Figure 8.9: Violin plot for 4 marker genes, split by dataset

And here by dataset and supercluster. For violin plots, the legend and colors correspond to split.by, while the x axis categories correspond to group_by.

pdf("pdf/integration-violinplot-supercluster.pdf")
plots <- VlnPlot(my_integrated_dataset, features = top_4_genes, split.by = "orig.ident", group.by = "supercluster", pt.size = 0, combine = FALSE)
## The default behaviour of split.by has changed.
## Separate violin plots are now plotted side-by-side.
## To restore the old behaviour of a single split violin,
## set split.plot = TRUE.
##       
## This message will be shown once per session.
grid.arrange(plots[[1]], plots[[2]], plots[[3]], plots[[4]], ncol = 2)
dev.off()
Violin plot for 4 marker genes, split by dataset and supercluster

Figure 8.10: Violin plot for 4 marker genes, split by dataset and supercluster

You may also set split.plot = TRUE to produce split violins (heavy metal guitars?).

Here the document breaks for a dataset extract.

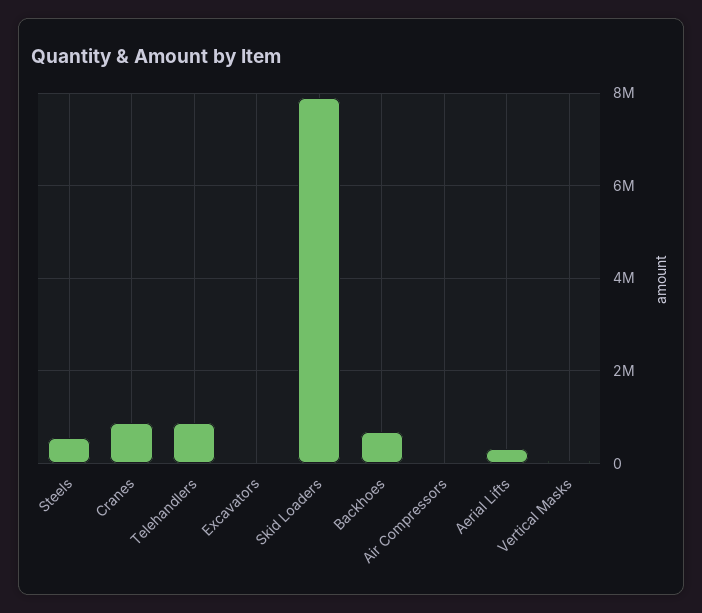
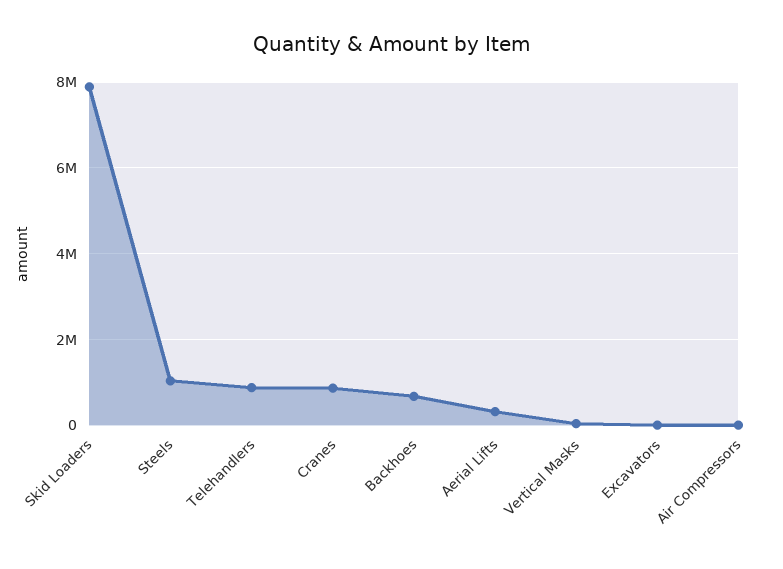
Steels: 600000 -> 1000000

pdf("pdf/integration-splitviolinplot-supercluster.pdf")
plots <- VlnPlot(my_integrated_dataset, features = top_4_genes, split.by = "orig.ident", group.by = "supercluster", pt.size = 0, combine = FALSE, split.plot = TRUE)
grid.arrange(plots[[1]], plots[[2]], plots[[3]], plots[[4]], ncol = 2)
dev.off()
Same as above, with split violin plots

Figure 8.11: Same as above, with split violin plots

8.6 Further resources

Seurat - Data integration vignettes (from Vignettes menu)

Tran et al., A benchmark of batch-effect correction methods for single-cell RNA sequencing data, Genome Biology 21:12 (2020).